Look through the records that follow. Copy every line containing the word "NetworkDevicesResponse".

(Source data Opens)

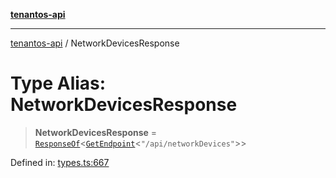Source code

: [**tenantos-api**](../README.md)

***

[tenantos-api](../globals.md) / NetworkDevicesResponse

# Type Alias: NetworkDevicesResponse

> **NetworkDevicesResponse** = [`ResponseOf`](ResponseOf.md)\<[`GetEndpoint`](GetEndpoint.md)\<`"/api/networkDevices"`\>\>

Defined in: [types.ts:667](https://github.com/shadmanZero/tenantos-api/blob/fe61944d7cb3ee6cc3061a8309e45287291cb501/src/types.ts#L667)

(Source data Closes)

Answer section
[tenantos-api](../globals.md) / NetworkDevicesResponse
# Type Alias: NetworkDevicesResponse
> **NetworkDevicesResponse** = [`ResponseOf`](ResponseOf.md)\<[`GetEndpoint`](GetEndpoint.md)\<`"/api/networkDevices"`\>\>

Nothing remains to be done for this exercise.